Re: [PATCH v6 4/5] dma-buf: heaps: Add CMA heap to dmabuf heaps
From: Andrew F. Davis
Date: Thu Jul 25 2019 - 14:07:28 EST
On 7/25/19 10:30 AM, Christoph Hellwig wrote:
> On Thu, Jul 25, 2019 at 10:25:50AM -0400, Andrew F. Davis wrote:
>> On 7/25/19 10:11 AM, Christoph Hellwig wrote:
>>> On Thu, Jul 25, 2019 at 10:10:08AM -0400, Andrew F. Davis wrote:
>>>> Pages yes, but not "normal" pages from the kernel managed area.

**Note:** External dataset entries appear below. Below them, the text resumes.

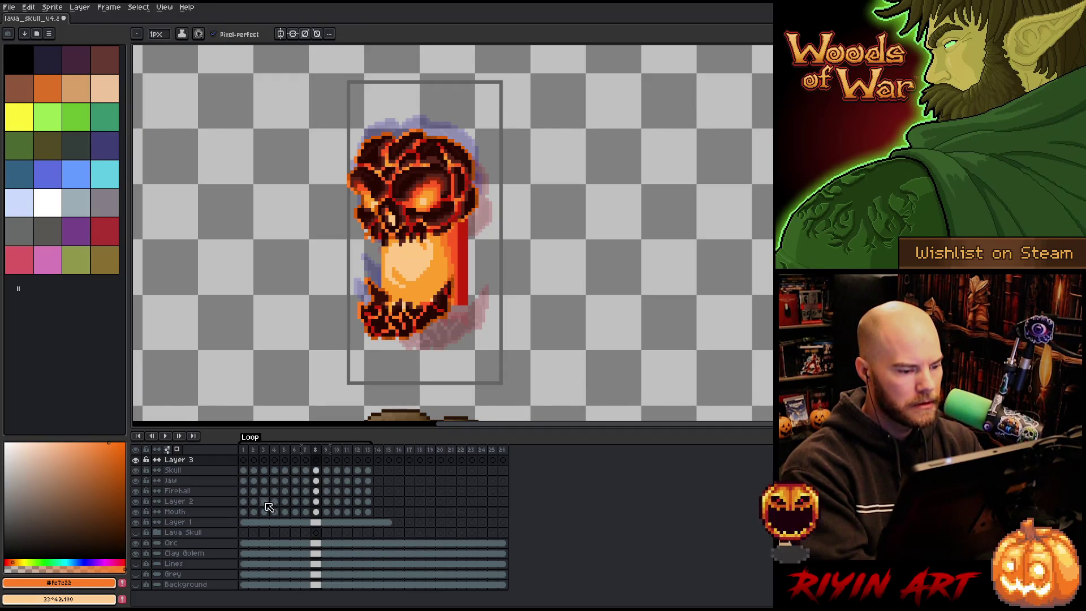
Step: Duplicate the Jaw layer, hide Jaw Copy, and solo the Jaw layer on canvas
click(180, 482)
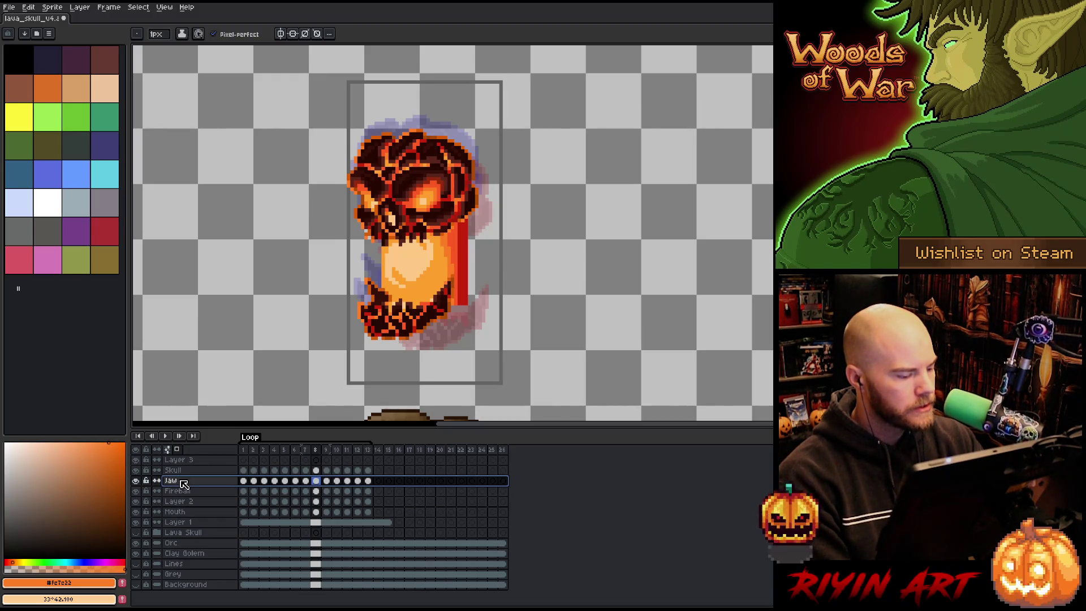
right_click(183, 484)
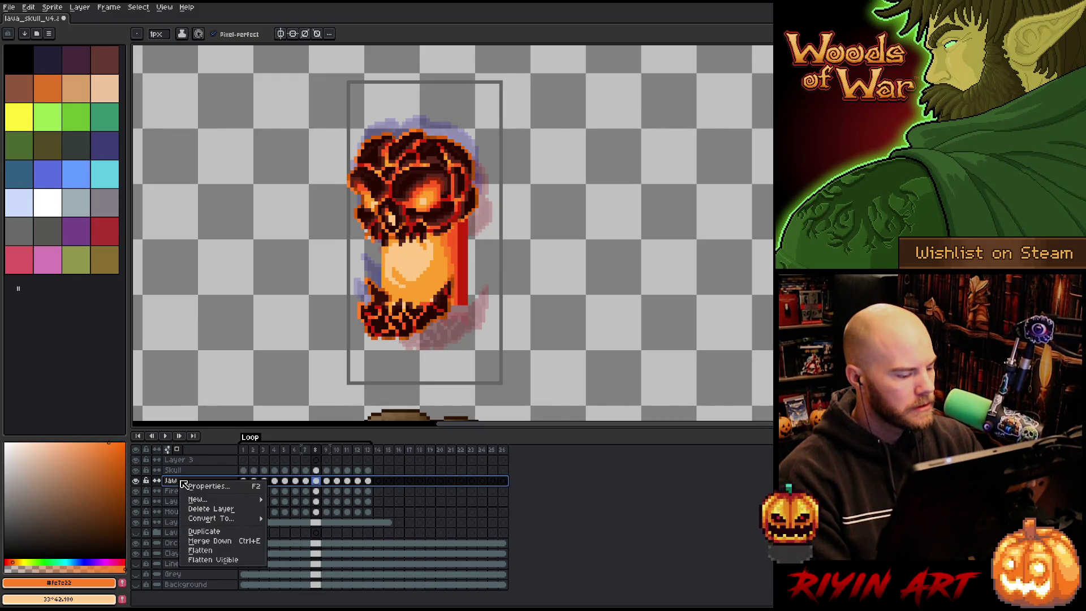
click(199, 530)
click(135, 480)
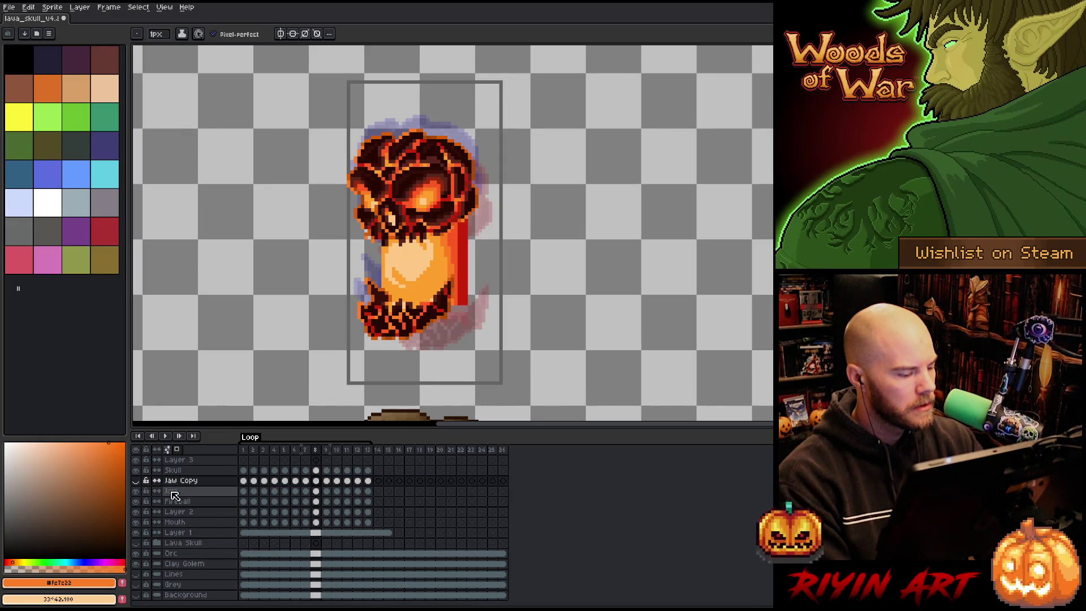
click(137, 491)
click(138, 491)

>>>> page_to_pfn() will return bad values on the pages returned by this
>>>> allocator and so will any of the kernel sync/map functions. Therefor
>>>> those operations cannot be common and need special per-heap handling.
>>>
>>> Well, that means this thing is buggy and abuses the scatterlist API
>>> and we can't merge it anyway, so it is irrelevant.
>>>
>>
>> Since when do scatterlists need to only have kernel virtual backed
>> memory pages? Device memory is stored in scatterlists and
>> dma_sync_sg_for_* would fail just the same when the cache ops were
>> attempted.
>
> I'm not sure what you mean with virtual backed memory pages, as we
> don't really have that concept.
>
> But a page in the scatterlist needs to be able to be used everywhere
> we'd normally use a page, e.g. page_to_phys, page_to_pfn, kmap,
> page_address (if !highmem) as consumers including the dma mapping
> interface do all that.
>
> If you want to dma map memory that does not have page backing you
> need to use dma_map_resource.
>
I probably should have worded that better.
It does have page backing, what I meant by "page_to_pfn() will return
bad values" is not that it won't give you the correct pfn, it will, but
that then that pfn is not part of the normal memory space
(lowmem/highmem) it's device memory, so cache ops won't work. But you
should not be doing that on device memory anyway.
That is a problem with Ion I want to avoid, it assumed all buffers were
in DDR and so would do cache operations on them unconditionally, too
many assumptions were made as too much was moved into the common core
code and not enough was left for the heaps themselves to decide.